▸ **Exercise brief**: Rewrite every line of the material below as a Markdown table with the columns Row and Line, numbering the rows and skipping any blank lines. Leave the pictures out of the table.

Point correspondence tracking data:
= = =
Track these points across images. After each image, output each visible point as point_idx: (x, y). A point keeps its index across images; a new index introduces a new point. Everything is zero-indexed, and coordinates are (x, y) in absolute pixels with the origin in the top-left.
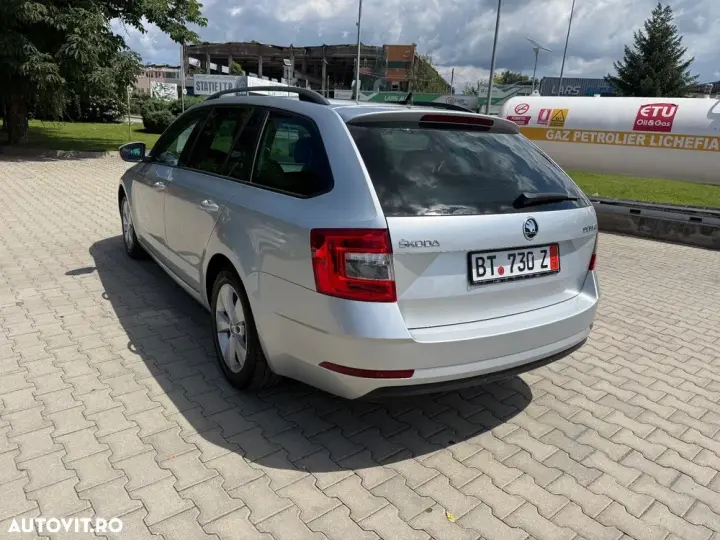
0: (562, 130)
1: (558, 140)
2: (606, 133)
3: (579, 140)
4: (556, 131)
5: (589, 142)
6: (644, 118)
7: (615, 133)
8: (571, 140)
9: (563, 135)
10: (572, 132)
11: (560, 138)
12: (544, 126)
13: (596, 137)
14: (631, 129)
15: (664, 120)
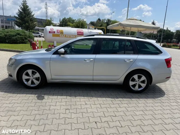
= = =
▸ **Response area**:
| Row | Line |
|---|---|
| 1 | Track these points across images. After each image, output each visible point as point_idx: (x, y). A point keeps its index across images; a new index introduces a new point. Everything is zero-indexed, and coordinates are (x, y) in absolute pixels with the origin in the top-left. |
| 2 | 0: (562, 130) |
| 3 | 1: (558, 140) |
| 4 | 2: (606, 133) |
| 5 | 3: (579, 140) |
| 6 | 4: (556, 131) |
| 7 | 5: (589, 142) |
| 8 | 6: (644, 118) |
| 9 | 7: (615, 133) |
| 10 | 8: (571, 140) |
| 11 | 9: (563, 135) |
| 12 | 10: (572, 132) |
| 13 | 11: (560, 138) |
| 14 | 12: (544, 126) |
| 15 | 13: (596, 137) |
| 16 | 14: (631, 129) |
| 17 | 15: (664, 120) |